道を行く人たちはみんな急ぎ足で、みんな「私には大義名分があるんだ」とでも言いたげな表情を顔に張り付けているのがなんだかとてもおかしかった。


自分の役割、ちゃんとわかっててちゃんとこなしてて、でもそれで切り捨てられてきたものが山ほどあると思う。

短い人生、やりたいことやり遂げたいことがたくさんあるのは当然のことで、それを責めちゃいないけど、でもたまには立ち止まって、こうやってゆっくり四肢を伸ばしてくつろぐことも必要なんだ。

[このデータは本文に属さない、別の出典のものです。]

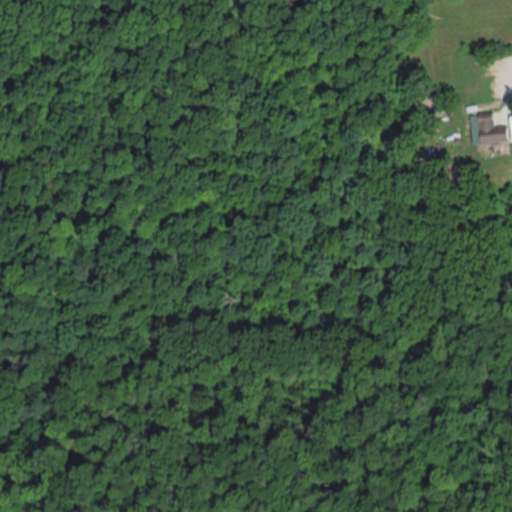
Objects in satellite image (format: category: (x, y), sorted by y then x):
road: (510, 99)
building: (489, 130)
building: (492, 132)
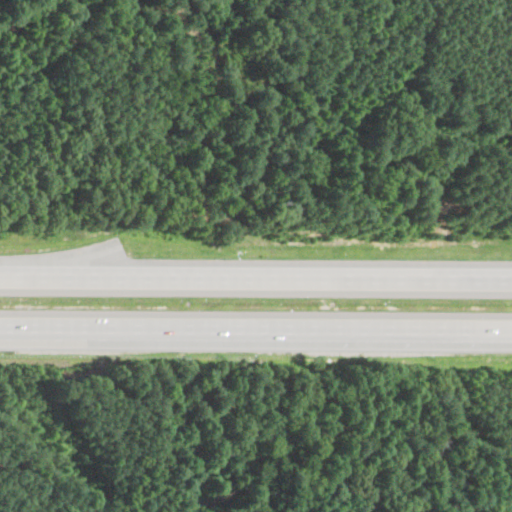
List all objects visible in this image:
road: (256, 276)
road: (255, 334)
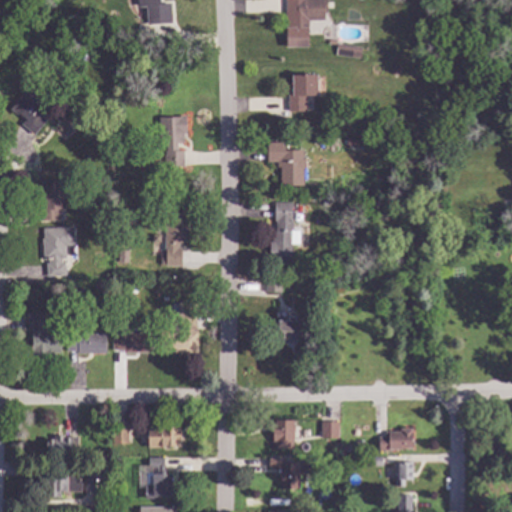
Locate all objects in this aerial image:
building: (151, 10)
building: (155, 12)
building: (300, 20)
building: (298, 21)
building: (331, 41)
building: (346, 51)
building: (82, 57)
building: (394, 68)
building: (300, 90)
building: (299, 91)
building: (29, 106)
building: (28, 111)
building: (348, 136)
building: (171, 138)
building: (170, 141)
building: (151, 162)
building: (286, 162)
building: (285, 164)
building: (104, 181)
building: (50, 199)
building: (50, 199)
building: (323, 199)
building: (281, 231)
building: (282, 233)
building: (155, 236)
building: (173, 237)
building: (172, 239)
building: (55, 248)
building: (56, 248)
road: (227, 255)
building: (103, 271)
building: (290, 281)
building: (272, 283)
building: (84, 286)
building: (271, 286)
building: (182, 328)
building: (289, 329)
building: (180, 330)
building: (288, 330)
building: (41, 336)
building: (41, 336)
building: (131, 341)
building: (85, 342)
building: (128, 342)
building: (84, 343)
road: (255, 393)
building: (329, 429)
building: (327, 430)
building: (281, 433)
building: (119, 434)
building: (281, 434)
building: (118, 435)
building: (162, 436)
building: (162, 437)
building: (395, 439)
building: (393, 440)
building: (60, 445)
building: (58, 446)
road: (455, 452)
building: (374, 461)
building: (289, 470)
building: (402, 471)
building: (285, 473)
building: (401, 473)
building: (62, 480)
building: (156, 480)
building: (158, 480)
building: (90, 483)
building: (61, 484)
building: (401, 503)
building: (403, 503)
building: (335, 504)
building: (342, 507)
building: (156, 509)
building: (334, 510)
building: (275, 511)
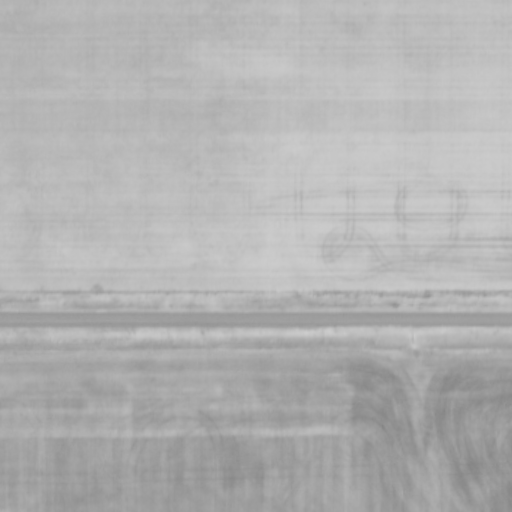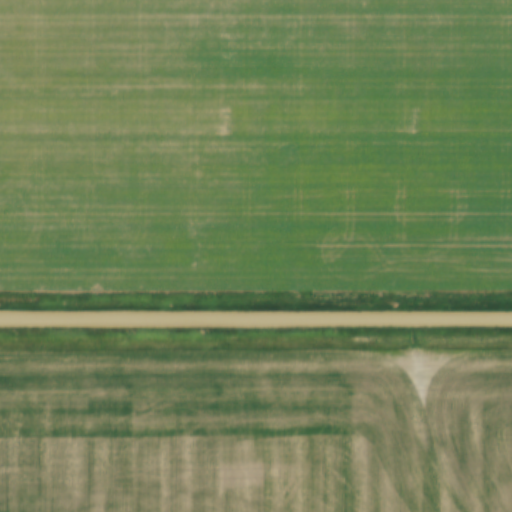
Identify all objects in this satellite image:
road: (255, 320)
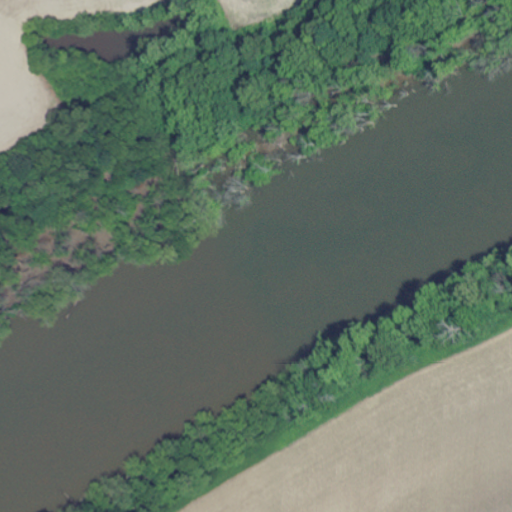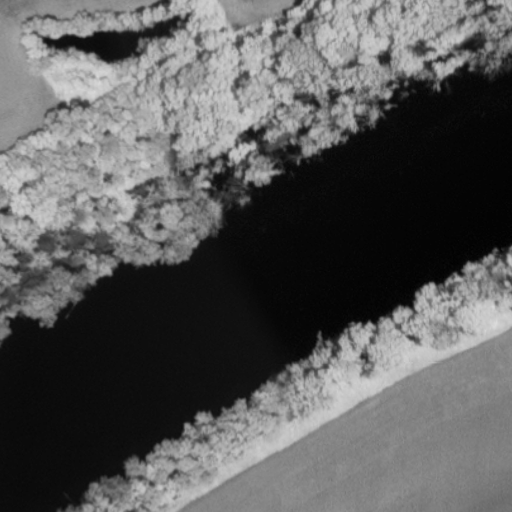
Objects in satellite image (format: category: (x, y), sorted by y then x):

そうでもしないと、いっぱいいっぱいになっちまうから。


そうなると人間は、他人に当たり散らすから。


そのせいで誰かを傷つけて、どこかで誰かを泣かせてしまうから。




でもゆとりを持つためには、結局金が必要で。
そのために働いて、それをなくして、気づけばどうして金が必要だったのかを忘れてる。






目を閉じれば、ビル街の間を吹き抜ける排気ガス交じりの風が俺の髪をなでていくのがわかる。足音、走行音、どこかで鳴らされるクラクション。






目を開けて、立ち上がった。

とりあえず家に帰ろうと思った。